Penasaran…. dari hotel pun saya berangkat ke lokasinya. Ini tentu setelah lacak dan acak-acak di gugel. Hehehe… Lumayan jauh… ganti bis sampai dua kali lalu disambung naik ojek. Sengaja sih naik angkutan umum.. pertama pengan bernostalgia dengan jaman kulian dulu.. yang kemana-mana naik angkutan umum alias bis. Kedua.. pengen tahu aja.. apakah angkutan umum di Daerah Istimewa Yogyakarta masih ada, pasca jasa transportasi onlen dan pasca aktifnya yogyatrans. Lalu ada alasan lain.. coba ngirit. Ini bisa jadi malah alasan utama kali yeeee? Hehehe….

Semua terjawab.. pertama anggkutan umum di Yogyakarta masih ada dan jalan. Namun pemakai angkutannya ternya didominasi oleh para senior alias mereka yang berumur lebih dari lima puluh tahun. Setidaknya itulah yang saya amati dalam perjalanan kali ini. Terbersit juga dalam fikiran….. apakah ini dampak dari panjang umurnya orang Yogyakarta. Maklum saja… usia harapan hidup orang Yogya adalah yang tertinggi di Indonesia. … Sttt.. tolong dicek lagi statistiknya ya?

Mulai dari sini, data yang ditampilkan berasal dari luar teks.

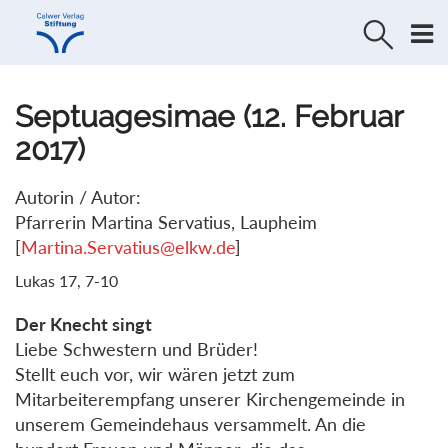
Direkt
Direkt
zur
zum
Navigation
Inhalt
springen
springen
Septuagesimae (12. Februar
2017)
Autorin / Autor:
Pfarrerin Martina Servatius, Laupheim
[
Martina.Servatius@elkw.de
]
Lukas 17, 7-10
Der Knecht singt
Liebe Schwestern und Brüder!
Stellt euch vor, wir wären jetzt zum
Mitarbeiterempfang unserer Kirchengemeinde in
unserem Gemeindehaus versammelt. An die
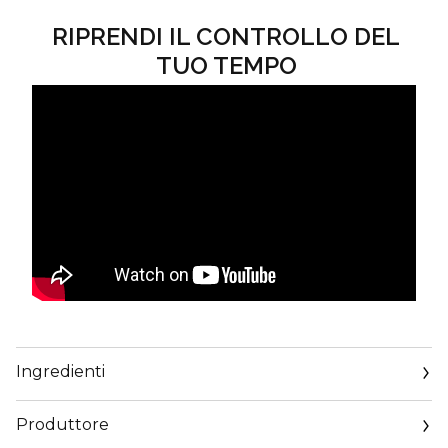
RIPRENDI IL CONTROLLO DEL
TUO TEMPO
Ingredienti
Produttore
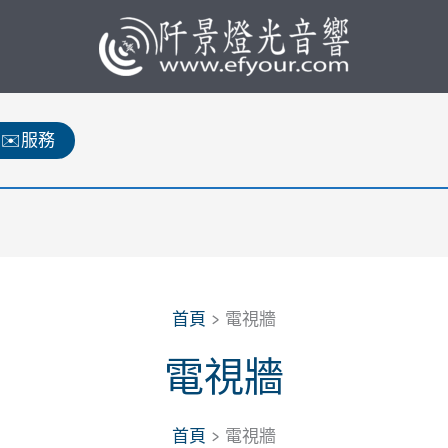
✉️服務
首頁
電視牆
電視牆
首頁
電視牆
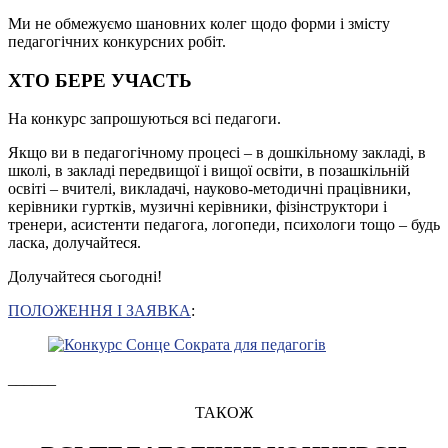
Ми не обмежуємо шановних колег щодо форми і змісту
педагогічних конкурсних робіт.
ХТО БЕРЕ УЧАСТЬ
На конкурс запрошуються всі педагоги.
Якщо ви в педагогічному процесі – в дошкільному закладі, в
школі, в закладі передвищої і вищої освіти, в позашкільній
освіті – вчителі, викладачі, науково-методичні працівники,
керівники гуртків, музичні керівники, фізінструктори і
тренери, асистенти педагога, логопеди, психологи тощо – будь
ласка, долучайтеся.
Долучайтеся сьогодні!
ПОЛОЖЕННЯ І ЗАЯВКА
:
______
ТАКОЖ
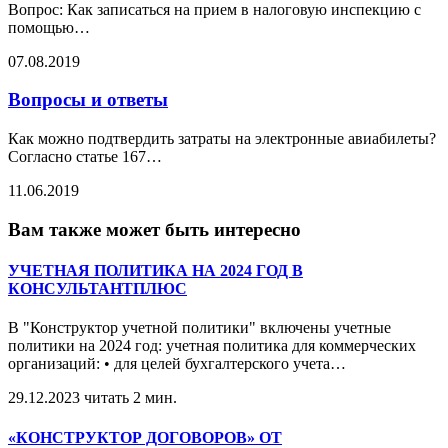
Вопрос: Как записаться на прием в налоговую инспекцию с
помощью
…
07.08.2019
Вопросы и ответы
Как можно подтвердить затраты на электронные авиабилеты?
Согласно статье 167
…
11.06.2019
Вам также может быть интересно
УЧЕТНАЯ ПОЛИТИКА НА 2024 ГОД В
КОНСУЛЬТАНТПЛЮС
В "Конструктор учетной политики" включены учетные
политики на 2024 год: учетная политика для коммерческих
организаций: • для целей бухгалтерского учета
…
29.12.2023
читать 2 мин.
«КОНСТРУКТОР ДОГОВОРОВ» ОТ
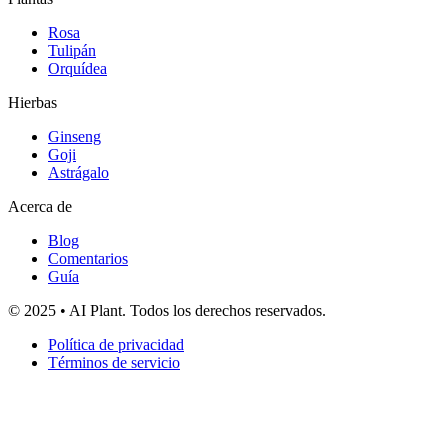
Rosa
Tulipán
Orquídea
Hierbas
Ginseng
Goji
Astrágalo
Acerca de
Blog
Comentarios
Guía
© 2025 • AI Plant. Todos los derechos reservados.
Política de privacidad
Términos de servicio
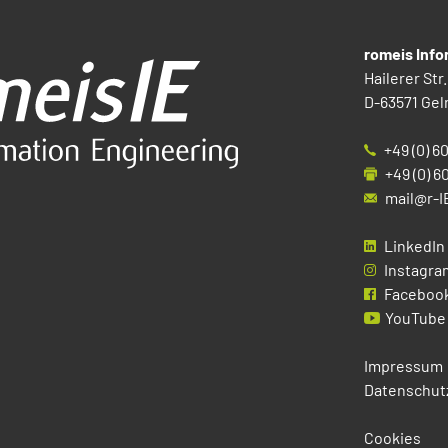
romeis Inf
Hailerer Str.
D-63571 Gel
+49 (0) 6
+49 (0) 6
mail@r-I
LinkedIn
Instagra
Faceboo
YouTube
Impressum
Datenschut
Cookies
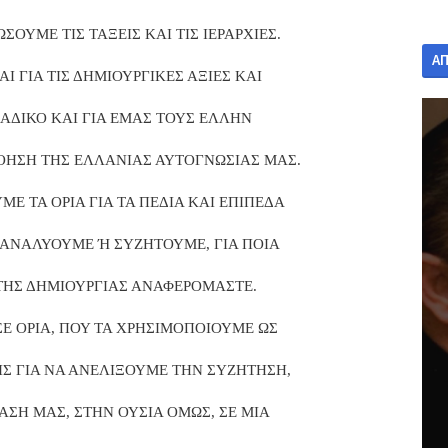
ΟΥΜΕ ΤΙΣ ΤΑΞΕΙΣ ΚΑΙ ΤΙΣ ΙΕΡΑΡΧΙΕΣ.
Α
ΑΙ ΓΙΑ ΤΙΣ ΔΗΜΙΟΥΡΓΙΚΕΣ ΑΞΙΕΣ ΚΑΙ
 ΑΔΙΚΟ ΚΑΙ ΓΙΑ ΕΜΑΣ ΤΟΥΣ ΕΛΛΗΝ
ΟΗΣΗ ΤΗΣ ΕΛΛΑΝΙΑΣ ΑΥΤΟΓΝΩΣΙΑΣ ΜΑΣ.
Ε ΤΑ ΟΡΙΑ ΓΙΑ ΤΑ ΠΕΔΙΑ ΚΑΙ ΕΠΙΠΕΔΑ
ΑΝΑΛΥΟΥΜΕ Ή ΣΥΖΗΤΟΥΜΕ, ΓΙΑ ΠΟΙΑ
 ΤΗΣ ΔΗΜΙΟΥΡΓΙΑΣ ΑΝΑΦΕΡΟΜΑΣΤΕ.
Ε ΟΡΙΑ, ΠΟΥ ΤΑ ΧΡΗΣΙΜΟΠΟΙΟΥΜΕ ΩΣ
ΙΣ ΓΙΑ ΝΑ ΑΝΕΛΙΞΟΥΜΕ ΤΗΝ ΣΥΖΗΤΗΣΗ,
ΑΣΗ ΜΑΣ, ΣΤΗΝ ΟΥΣΙΑ ΟΜΩΣ, ΣΕ ΜΙΑ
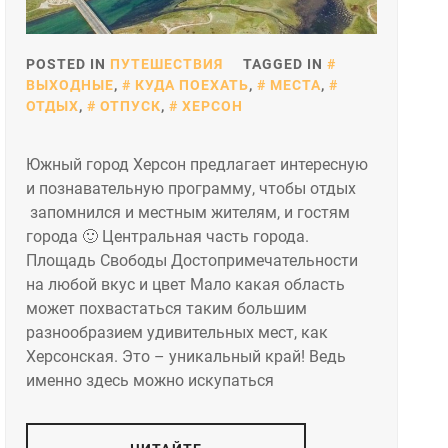
POSTED IN
ПУТЕШЕСТВИЯ
TAGGED IN
ВЫХОДНЫЕ
,
КУДА ПОЕХАТЬ
,
МЕСТА
,
ОТДЫХ
,
ОТПУСК
,
ХЕРСОН
Южный город Херсон предлагает интересную
и познавательную программу, чтобы отдых
запомнился и местным жителям, и гостям
города 🙂 Центральная часть города.
Площадь Свободы Достопримечательности
на любой вкус и цвет Мало какая область
может похвастаться таким большим
разнообразием удивительных мест, как
Херсонская. Это – уникальный край! Ведь
именно здесь можно искупаться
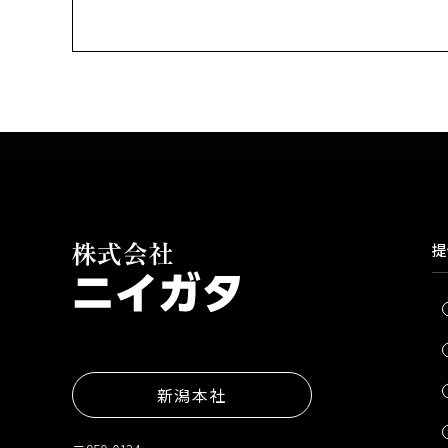
提
新潟本社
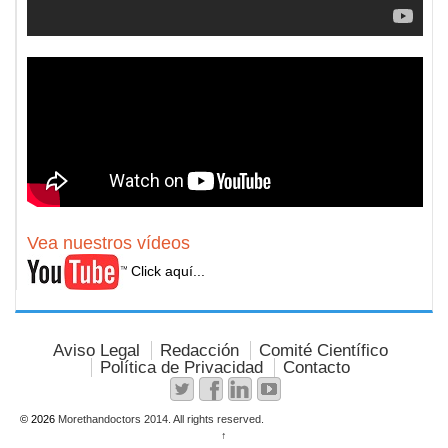
Vea nuestros vídeos
Click aquí...
Aviso Legal
Redacción
Comité Científico
Política de Privacidad
Contacto
© 2026
Morethandoctors 2014. All rights reserved.
↑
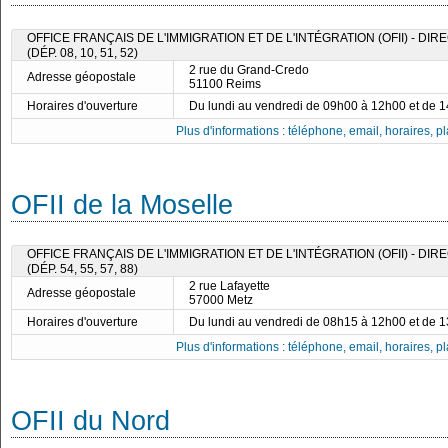
OFFICE FRANÇAIS DE L'IMMIGRATION ET DE L'INTÉGRATION (OFII) - DI
(DÉP. 08, 10, 51, 52)
2 rue du Grand-Credo
Adresse géopostale
51100 Reims
Horaires d'ouverture
Du lundi au vendredi de 09h00 à 12h00 et de 
Plus d'informations : téléphone, email, horaires, pla
OFII de la Moselle
OFFICE FRANÇAIS DE L'IMMIGRATION ET DE L'INTÉGRATION (OFII) - DI
(DÉP. 54, 55, 57, 88)
2 rue Lafayette
Adresse géopostale
57000 Metz
Horaires d'ouverture
Du lundi au vendredi de 08h15 à 12h00 et de 
Plus d'informations : téléphone, email, horaires, pla
OFII du Nord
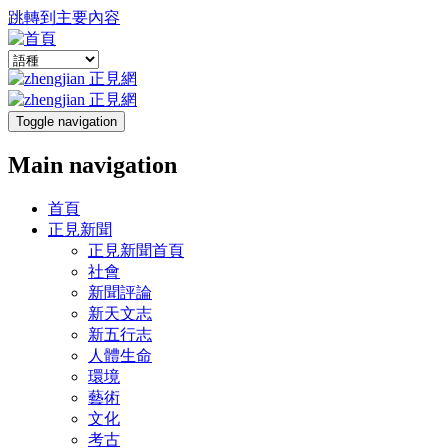
跳轉到主要內容
Toggle navigation
Main navigation
首頁
正見新聞
正見新聞首頁
社會
新聞評論
新天文志
新五行志
人體生命
環境
藝術
文化
考古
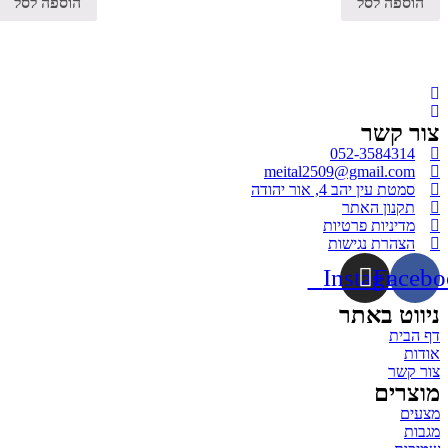
הוספה לסל
הוספה לסל
צור קשר
052-3584314
meital2509@gmail.com
סמטת עין יהב 4, אור יהודה
תקנון האתר
מדיניות פרטיות
הצהרת נגישות
Instagram
Facebo
ניווט באתר
דף הבית
אודות
צור קשר
מוצרים
מצעים
מגבות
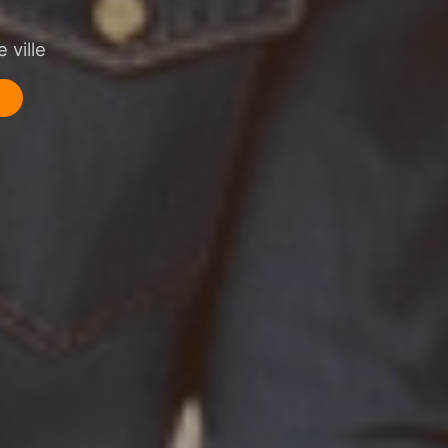
 ville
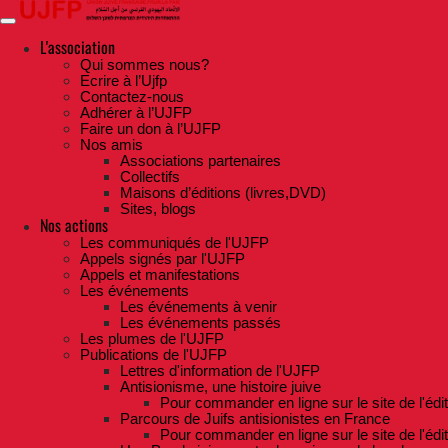
Skip
to
the
L'association
content
Qui sommes nous?
Ecrire à l’Ujfp
Contactez-nous
Adhérer à l’UJFP
Faire un don à l’UJFP
Nos amis
Associations partenaires
Collectifs
Maisons d’éditions (livres,DVD)
Sites, blogs
Nos actions
Les communiqués de l'UJFP
Appels signés par l'UJFP
Appels et manifestations
Les événements
Les événements à venir
Les événements passés
Les plumes de l'UJFP
Publications de l'UJFP
Lettres d'information de l'UJFP
Antisionisme, une histoire juive
Pour commander en ligne sur le site de l'édi
Parcours de Juifs antisionistes en France
Pour commander en ligne sur le site de l'édi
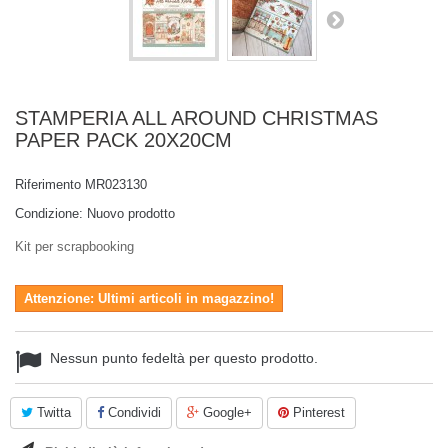
STAMPERIA ALL AROUND CHRISTMAS
PAPER PACK 20X20CM
Riferimento
MR023130
Condizione:
Nuovo prodotto
Kit per scrapbooking
Attenzione: Ultimi articoli in magazzino!
Nessun punto fedeltà per questo prodotto.
Twitta
Condividi
Google+
Pinterest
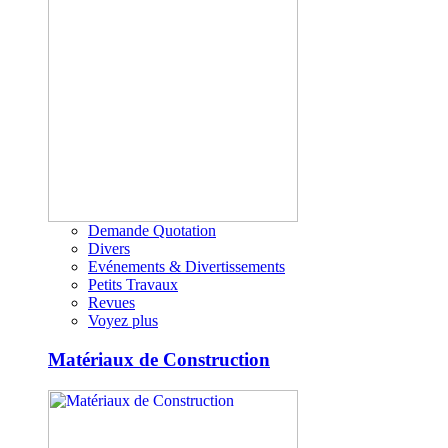
Demande Quotation
Divers
Evénements & Divertissements
Petits Travaux
Revues
Voyez plus
Matériaux de Construction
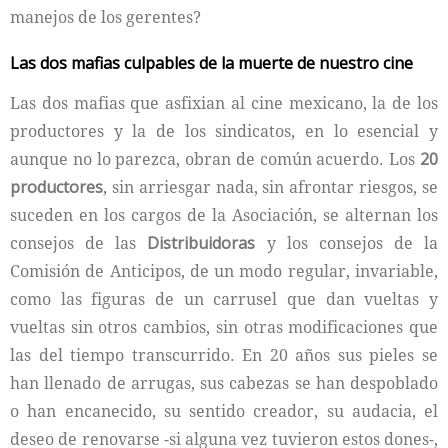
manejos de los gerentes?
Las dos mafias culpables de la muerte de nuestro cine
Las dos mafias que asfixian al cine mexicano, la de los
productores y la de los sindicatos, en lo esencial y
aunque no lo parezca, obran de común acuerdo. Los
20
productores
, sin arriesgar nada, sin afrontar riesgos, se
suceden en los cargos de la Asociación, se alternan los
consejos de las
Distribuidoras
y los consejos de la
Comisión de Anticipos, de un modo regular, invariable,
como las figuras de un carrusel que dan vueltas y
vueltas sin otros cambios, sin otras modificaciones que
las del tiempo transcurrido. En 20 años sus pieles se
han llenado de arrugas, sus cabezas se han despoblado
o han encanecido, su sentido creador, su audacia, el
deseo de renovarse -si alguna vez tuvieron estos dones-,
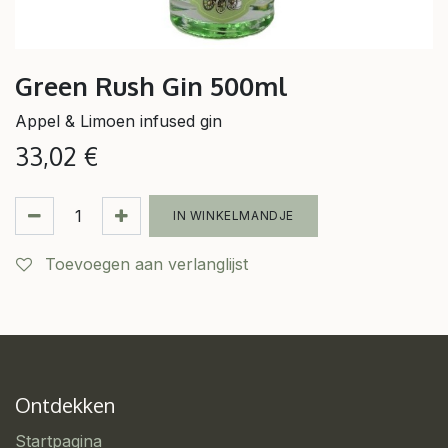
Green Rush Gin 500ml
Appel & Limoen infused gin
33,02
€
IN WINKELMANDJE
Toevoegen aan verlanglijst
Ontdekken
Startpagina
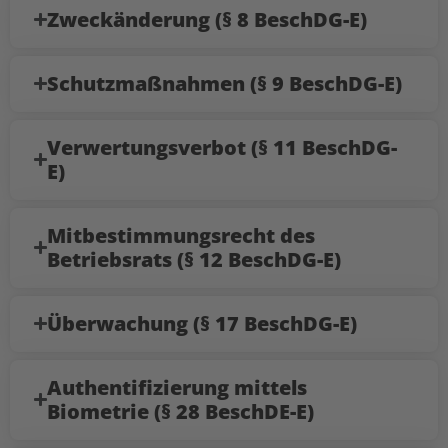
Zweckänderung (§ 8 BeschDG-E)
Schutzmaßnahmen (§ 9 BeschDG-E)
Verwertungsverbot (§ 11 BeschDG-
E)
Mitbestimmungsrecht des
Betriebsrats (§ 12 BeschDG-E)
Überwachung (§ 17 BeschDG-E)
Authentifizierung mittels
Biometrie (§ 28 BeschDE-E)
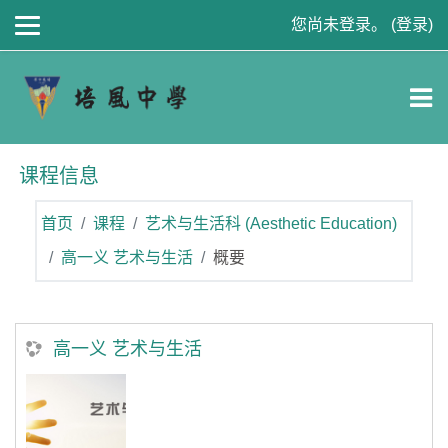
跳到主要内容
您尚未登录。 (
登录
)
课程信息
首页
课程
艺术与生活科 (Aesthetic Education)
高一义 艺术与生活
概要
高一义 艺术与生活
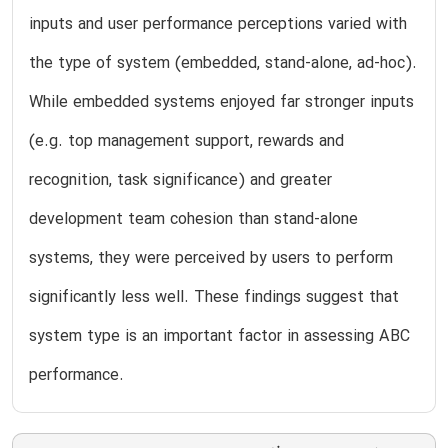
inputs and user performance perceptions varied with
the type of system (embedded, stand-alone, ad-hoc).
While embedded systems enjoyed far stronger inputs
(e.g. top management support, rewards and
recognition, task significance) and greater
development team cohesion than stand-alone
systems, they were perceived by users to perform
significantly less well. These findings suggest that
system type is an important factor in assessing ABC
performance.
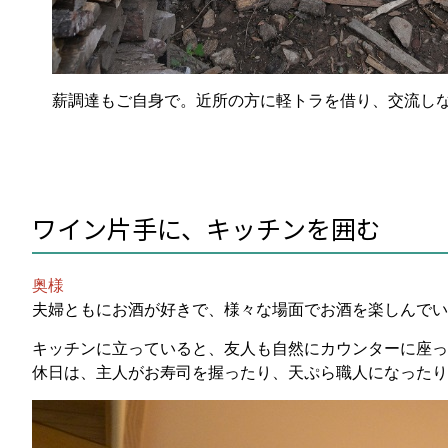
薪調達もご自身で。近所の方に軽トラを借り、交流し
ワイン片手に、キッチンを囲む
奥様
夫婦ともにお酒が好きで、様々な場面でお酒を楽しんでい
キッチンに立っていると、友人も自然にカウンターに座っ
休日は、主人がお寿司を握ったり、天ぷら職人になったり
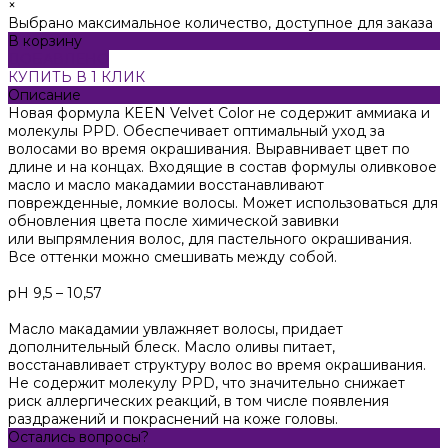
×
Выбрано максимальное количество, доступное для заказа
В корзину
ДОБАВЛЕНО
КУПИТЬ В 1 КЛИК
Описание
Новая формула KEEN Velvet Color не содержит аммиака и
молекулы PPD. Обеспечивает оптимальный уход за
волосами во время окрашивания. Выравнивает цвет по
длине и на концах. Входящие в состав формулы оливковое
масло и масло макадамии восстанавливают
поврежденные, ломкие волосы. Может использоваться для
обновления цвета после химической завивки
или выпрямления волос, для пастельного окрашивания.
Все оттенки можно смешивать между собой.
pH 9,5 – 10,57
Масло макадамии увлажняет волосы, придает
дополнительный блеск. Масло оливы питает,
восстанавливает структуру волос во время окрашивания.
Не содержит молекулу PPD, что значительно снижает
риск аллергических реакций, в том числе появления
раздражений и покраснений на коже головы.
Остались вопросы?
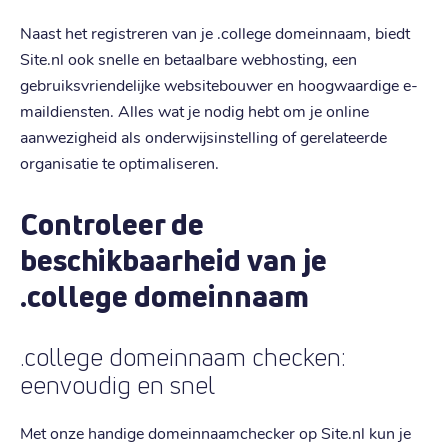
Naast het registreren van je .college domeinnaam, biedt
Site.nl ook snelle en betaalbare webhosting, een
gebruiksvriendelijke websitebouwer en hoogwaardige e-
maildiensten. Alles wat je nodig hebt om je online
aanwezigheid als onderwijsinstelling of gerelateerde
organisatie te optimaliseren.
Controleer de
beschikbaarheid van je
.college domeinnaam
.college domeinnaam checken:
eenvoudig en snel
Met onze handige domeinnaamchecker op Site.nl kun je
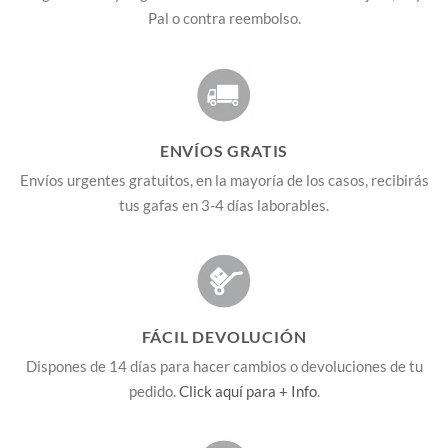
Pal o contra reembolso.
ENVÍOS GRATIS
Envíos urgentes gratuitos, en la mayoría de los casos, recibirás
tus gafas en 3-4 días laborables.
FÁCIL DEVOLUCIÓN
Dispones de 14 días para hacer cambios o devoluciones de tu
pedido.
Click aquí para + Info
.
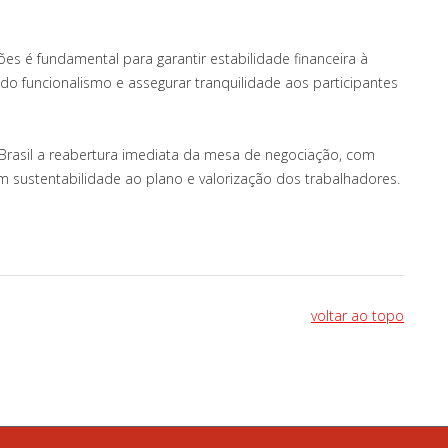
es é fundamental para garantir estabilidade financeira à
s do funcionalismo e assegurar tranquilidade aos participantes
rasil a reabertura imediata da mesa de negociação, com
sustentabilidade ao plano e valorização dos trabalhadores.
voltar ao topo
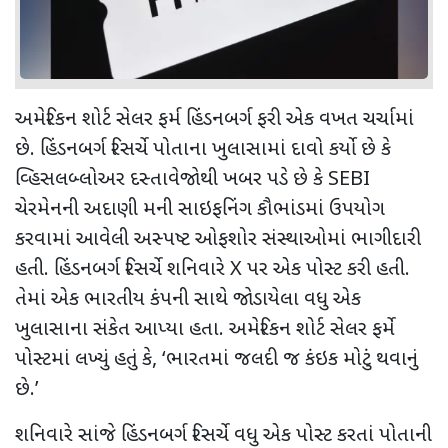
અમેરિકન શોર્ટ સેલર ફર્મ હિંડનબર્ગ ફરી એક વખત ચર્ચામાં
છે. હિંડનબર્ગ રિસર્ચે પોતાના ખુલાસામાં દાવો કર્યો છે કે
વ્હિસલબ્લોઅર દસ્તાવેજોથી ખબર પડે છે કે SEBI
ચેરમેનની અદાણી મની સાઇફનિંગ કૌભાંડમાં ઉપયોગ
કરવામાં આવેલી અસ્પષ્ટ ઓફશોર સંસ્થાઓમાં ભાગીદારી
હતી. હિંડનબર્ગ રિસર્ચે શનિવારે X પર એક પોસ્ટ કરી હતી.
તેમાં એક ભારતીય કંપની સાથે જોડાયેલા વધુ એક
ખુલાસાના સંકેત આપ્યા હતા. અમેરિકન શોર્ટ સેલર ફર્મે
પોસ્ટમાં લખ્યું હતું કે, ‘ભારતમાં જલદી જ કંઇક મોટું થવાનું
છે.’
શનિવારે સાંજે હિંડનબર્ગ રિસર્ચે વધુ એક પોસ્ટ કરતાં પોતાની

Yang menjadi masalah.. sama juga dengan daerah lain di Indonesia, ternyata mencapai lokasi wisatanya tidak ada angkutan umum. Bis hanya sampai di jalan raya….. Sehingga untuk mencapai lokasi harus naik ojek. Pantas saja …. ketika kita dari bandara waktu datang kemarin… Sopir Taksi menyarankan agar kalau ke tempat lokasi wisata sebaiknya naik taksi atau taksi onlen saja… atau carter alias sewa mobil saja. Maka saya membayangkan beberapa waktu lalu ketika saya mengalami hal yang sama di Jawa Tengah. Ahhh… saya aja yang suka ngirit..hahahaha….
Dalam suasana gerimis.. saya tetap saja semangat diantar oleh Pak Ojek yang lumayan berumur itu.Dan setelah melewati jalan menanjak yang berkelak-kelok… saya terkesima oleh pemandangan di kanan kiri jalan yang begitu menakjubkan. Indah sekali negeri ini. Luar biasa keindahan Daerah Istimewa Yogyakarta ini. Tidak hanya budayanya yang menarik.. alamnya juga. Maka saya luar biasa berterima kasih ke Allah yang menciptakan alam negeri ini begitu indah, dan menempatkan diri saya sebagai warga negara Indonesia.
Bersyukur jadi WNI… sebab tarif untuk meluncur dengan flying fox itu beda. Kalau WNA alias warga negara asing… lebih mahal.. sekitar 25%. Itu dia… hehehe. Maka setelah disiapkan segala sesuatunya.. meluncur jua lah saya. Meski meluncur diatas tali dengan ketinggian 17 sampai 25 meter dari tanah dan hanya tergantung pada kawat baja alias slink… perasaan biasa saja.. tetapi terus menikmati keindahan alam… yang bagi saya luar biasa. Indonesia memang beautiful full…..
Setelah mendarat dan diantar kembali ke tempat tadi meluncur, dalam perjalanan… iseng saya bertanya tentang pengelola tempat wisata itu dan siapa pengelola flying fox yang di internet begitu viral itu. Ternyata.,… tidak saya duga… pengelolanya adalah Badan Usaha Milik Desa alias Bumdes. Luar biasa… dan saya pun bertanya dalam hati : kapan ya di Kotim atau di Kalteng ada bumdes yang seperti ini?